Colorado now, the West later?
A newly proposed Colorado-centric market could meet the specific preference for a single state market identified by Xcel's Jackson. The potential benefits to Colorado if its power providers stick together were clear in the Brattle study.
If only Xcel and the three small utilities in the joint dispatch agreement join the EIM, their total production costs would improve by 0.44%, Brattle found. But if Xcel, its three joint dispatch agreement entities, and other major Mountain West power providers join CAISO's EIM, their estimated production cost benefit is "about 3.86%," primarily because lower cost resources, largely wind, solar, and natural gas, are more available.
A preliminary and likely conservative estimate of the proposed production cost benefit for the Xcel utilities and the Mountain West utilities moving to SPP's WEIS was 0.36% of their total production costs, Brattle added. That improvement could be bigger as participation expands and more lower cost resources become available for reliability balancing, Brattle's Tsoukalis acknowledged.
These findings were largely confirmed by other data in the Vibrant Clean Energy study commissioned by Holy Cross Energy and the Intermountain Rural Electric Association.
Colorado's 2018 retail rates are expected to drop by $0.027/kWh by 2040 with its power providers divided between systems, according to Vibrant. Its assumption is that the four Xcel entities, Intermountain Rural Electric Association, and Holy Cross Energy would join the CAISO EIM while Tri-State and its members, Basin Electric, and WAPA would join the SPP WEIS.
If all those providers join the EIM, rates would fall an additional $0.0084/kWh, while joining the WEIS together would reduce their rates only an additional $0.0069/kWh because of the reduced lower cost resources currently available for balancing.
Colorado-centric joint dispatch involving as many as 33 of the state's individual power providers would only reduce rates by an additional $0.0035/kWh, but it would be a very easy first step, said Vibrant Clean Energy CEO and report co-author Christopher Clack, a former National Academies of Science researcher.
These benefits can be significant to a utility's customers and to its bottom line, Clack said.
"Splitting the utilities among different EIMs exposes Colorado to competition from the East and West," Clack said. "Colorado wind is more valuable in California than in the Midwest and by joining SPP it misses out on access to very low cost Southwest solar, which means the state loses twice."
Colorado's zero emissions mandate "is not for the mid-2020s, it is for 2050," he said. "Colorado ratepayers can derive important benefits from a state-wide joint dispatch agreement now, wait until the system operators' uncertainties are resolved, and see what the best option is then."
The Colorado-wide joint dispatch agreement is also the only option achievable by Colorado alone, agreed Holy Cross President and CEO Bryan Hannegan. It offers "lower cost electricity, cleaner electricity and more jobs in the near term," and enables greater future leverage for "integrating into a larger regional market."

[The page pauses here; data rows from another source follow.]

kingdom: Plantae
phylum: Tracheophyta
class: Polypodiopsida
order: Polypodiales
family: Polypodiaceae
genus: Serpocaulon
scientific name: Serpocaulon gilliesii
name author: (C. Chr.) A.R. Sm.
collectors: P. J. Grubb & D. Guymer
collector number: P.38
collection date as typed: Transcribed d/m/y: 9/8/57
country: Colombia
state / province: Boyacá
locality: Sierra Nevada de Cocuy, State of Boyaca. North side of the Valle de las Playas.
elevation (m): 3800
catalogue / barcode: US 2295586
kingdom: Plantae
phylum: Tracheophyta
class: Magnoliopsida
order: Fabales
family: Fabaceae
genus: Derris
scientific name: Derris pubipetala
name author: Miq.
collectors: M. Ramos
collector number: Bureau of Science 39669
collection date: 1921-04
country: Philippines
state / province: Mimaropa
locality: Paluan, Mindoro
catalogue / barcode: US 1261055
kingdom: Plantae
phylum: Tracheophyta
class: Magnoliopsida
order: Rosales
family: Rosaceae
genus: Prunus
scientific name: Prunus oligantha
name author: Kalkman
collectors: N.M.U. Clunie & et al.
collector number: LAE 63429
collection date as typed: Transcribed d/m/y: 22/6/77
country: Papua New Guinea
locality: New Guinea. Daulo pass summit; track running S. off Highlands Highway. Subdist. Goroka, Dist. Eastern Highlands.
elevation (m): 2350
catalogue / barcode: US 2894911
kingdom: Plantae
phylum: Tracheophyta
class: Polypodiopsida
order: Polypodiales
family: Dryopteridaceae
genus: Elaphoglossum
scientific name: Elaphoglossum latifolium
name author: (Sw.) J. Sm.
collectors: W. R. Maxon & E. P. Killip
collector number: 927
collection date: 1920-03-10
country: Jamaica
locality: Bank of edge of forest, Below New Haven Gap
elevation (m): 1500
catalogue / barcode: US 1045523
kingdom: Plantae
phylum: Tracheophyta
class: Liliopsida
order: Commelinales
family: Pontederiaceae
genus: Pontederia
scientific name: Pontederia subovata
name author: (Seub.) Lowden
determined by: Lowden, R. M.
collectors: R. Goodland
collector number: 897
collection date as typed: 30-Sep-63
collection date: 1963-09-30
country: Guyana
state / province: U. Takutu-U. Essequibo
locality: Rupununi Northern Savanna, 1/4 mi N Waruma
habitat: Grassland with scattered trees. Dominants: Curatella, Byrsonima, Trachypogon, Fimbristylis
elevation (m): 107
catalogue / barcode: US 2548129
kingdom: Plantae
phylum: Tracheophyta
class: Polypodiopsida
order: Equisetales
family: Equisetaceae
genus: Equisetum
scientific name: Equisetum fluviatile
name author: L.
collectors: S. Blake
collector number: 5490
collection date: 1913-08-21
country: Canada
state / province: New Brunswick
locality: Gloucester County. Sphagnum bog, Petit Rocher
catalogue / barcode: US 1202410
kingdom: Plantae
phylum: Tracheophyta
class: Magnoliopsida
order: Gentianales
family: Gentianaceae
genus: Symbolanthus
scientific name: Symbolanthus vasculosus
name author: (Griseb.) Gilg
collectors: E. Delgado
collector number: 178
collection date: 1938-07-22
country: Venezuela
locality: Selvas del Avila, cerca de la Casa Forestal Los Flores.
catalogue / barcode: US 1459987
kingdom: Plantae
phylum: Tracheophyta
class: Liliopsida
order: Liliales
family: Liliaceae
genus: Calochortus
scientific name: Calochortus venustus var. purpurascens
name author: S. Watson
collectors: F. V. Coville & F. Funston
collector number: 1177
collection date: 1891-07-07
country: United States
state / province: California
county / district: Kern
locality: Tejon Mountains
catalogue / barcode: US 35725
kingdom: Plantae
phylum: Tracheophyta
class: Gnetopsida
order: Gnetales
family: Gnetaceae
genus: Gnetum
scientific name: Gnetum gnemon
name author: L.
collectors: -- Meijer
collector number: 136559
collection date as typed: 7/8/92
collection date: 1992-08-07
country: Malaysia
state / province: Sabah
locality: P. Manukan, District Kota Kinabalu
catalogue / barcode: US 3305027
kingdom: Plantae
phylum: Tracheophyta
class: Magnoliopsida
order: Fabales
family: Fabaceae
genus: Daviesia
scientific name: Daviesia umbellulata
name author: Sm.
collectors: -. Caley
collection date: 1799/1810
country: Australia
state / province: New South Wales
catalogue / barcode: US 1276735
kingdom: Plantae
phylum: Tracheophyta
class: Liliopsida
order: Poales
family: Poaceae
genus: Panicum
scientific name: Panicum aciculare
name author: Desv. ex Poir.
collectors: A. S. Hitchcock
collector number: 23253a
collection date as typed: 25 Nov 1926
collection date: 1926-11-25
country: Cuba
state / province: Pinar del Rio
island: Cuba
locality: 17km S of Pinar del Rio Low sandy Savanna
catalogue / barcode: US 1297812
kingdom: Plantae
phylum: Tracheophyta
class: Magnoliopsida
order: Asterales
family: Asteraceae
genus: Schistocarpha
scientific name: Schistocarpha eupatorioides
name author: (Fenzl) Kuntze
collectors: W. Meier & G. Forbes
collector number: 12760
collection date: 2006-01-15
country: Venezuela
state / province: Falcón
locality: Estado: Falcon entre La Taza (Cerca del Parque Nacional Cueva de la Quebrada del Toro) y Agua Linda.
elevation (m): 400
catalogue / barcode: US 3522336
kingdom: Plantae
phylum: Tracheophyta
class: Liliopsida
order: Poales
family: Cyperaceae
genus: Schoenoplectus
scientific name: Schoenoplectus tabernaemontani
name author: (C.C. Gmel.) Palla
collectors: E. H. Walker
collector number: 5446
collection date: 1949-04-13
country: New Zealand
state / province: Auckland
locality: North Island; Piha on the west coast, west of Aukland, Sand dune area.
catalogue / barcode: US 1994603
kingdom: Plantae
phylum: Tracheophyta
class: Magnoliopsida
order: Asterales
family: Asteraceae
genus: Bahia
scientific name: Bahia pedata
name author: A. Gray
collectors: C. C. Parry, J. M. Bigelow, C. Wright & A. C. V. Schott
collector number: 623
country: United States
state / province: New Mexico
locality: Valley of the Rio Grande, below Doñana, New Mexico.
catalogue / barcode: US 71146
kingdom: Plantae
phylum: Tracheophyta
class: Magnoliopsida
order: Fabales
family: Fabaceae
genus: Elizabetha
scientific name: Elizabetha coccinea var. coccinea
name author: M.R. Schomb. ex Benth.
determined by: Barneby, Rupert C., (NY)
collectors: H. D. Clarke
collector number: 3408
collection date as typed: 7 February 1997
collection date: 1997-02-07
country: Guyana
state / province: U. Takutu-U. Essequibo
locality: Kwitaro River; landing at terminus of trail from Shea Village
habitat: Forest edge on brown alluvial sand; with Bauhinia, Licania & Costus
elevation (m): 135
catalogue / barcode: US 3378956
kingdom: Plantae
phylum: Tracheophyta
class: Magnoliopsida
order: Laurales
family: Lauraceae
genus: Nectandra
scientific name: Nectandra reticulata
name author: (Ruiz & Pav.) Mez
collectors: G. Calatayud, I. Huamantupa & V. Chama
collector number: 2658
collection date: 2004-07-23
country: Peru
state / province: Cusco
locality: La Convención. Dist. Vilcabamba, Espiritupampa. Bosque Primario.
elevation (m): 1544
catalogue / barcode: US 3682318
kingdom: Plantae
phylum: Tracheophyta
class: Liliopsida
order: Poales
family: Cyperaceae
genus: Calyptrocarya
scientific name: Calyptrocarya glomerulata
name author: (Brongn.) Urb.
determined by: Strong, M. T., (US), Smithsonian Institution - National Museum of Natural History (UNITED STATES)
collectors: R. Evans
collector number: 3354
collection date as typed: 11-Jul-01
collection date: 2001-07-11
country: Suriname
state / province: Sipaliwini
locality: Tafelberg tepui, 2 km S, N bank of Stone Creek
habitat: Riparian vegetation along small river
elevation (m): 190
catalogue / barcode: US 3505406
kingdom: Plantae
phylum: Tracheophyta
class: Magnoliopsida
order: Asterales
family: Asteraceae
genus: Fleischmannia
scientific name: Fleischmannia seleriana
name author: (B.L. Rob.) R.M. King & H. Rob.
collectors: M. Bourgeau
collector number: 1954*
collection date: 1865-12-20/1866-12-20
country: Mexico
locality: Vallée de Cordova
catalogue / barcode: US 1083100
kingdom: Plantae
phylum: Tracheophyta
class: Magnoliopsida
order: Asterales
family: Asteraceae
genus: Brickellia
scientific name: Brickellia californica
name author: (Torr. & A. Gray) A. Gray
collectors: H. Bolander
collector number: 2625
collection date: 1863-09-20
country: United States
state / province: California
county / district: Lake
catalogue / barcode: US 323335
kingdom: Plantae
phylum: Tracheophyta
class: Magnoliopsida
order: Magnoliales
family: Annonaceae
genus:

These concerns are now being studied by regulators and power providers throughout the Mountain West, Western Grid Group's Ormond added. And they could be similar to concerns that power providers in the Southeast and elsewhere will have to consider regarding their need for a market system that improves customer economics and protects reliability.
The resources on the system will change, Ormond added. "Familiarity with a system operator may feel more comfortable, but the more important question may be whether the system operator's vision matches the utility's vision of where it needs to go."
There may not be one right pathway for all states or power providers, and the multiple pathways in the West "show how competition illuminates the best ways forward for the different stakeholders," Ormond said. "Just because we don't know what the ultimate future is does not mean we should stop building larger and stronger markets."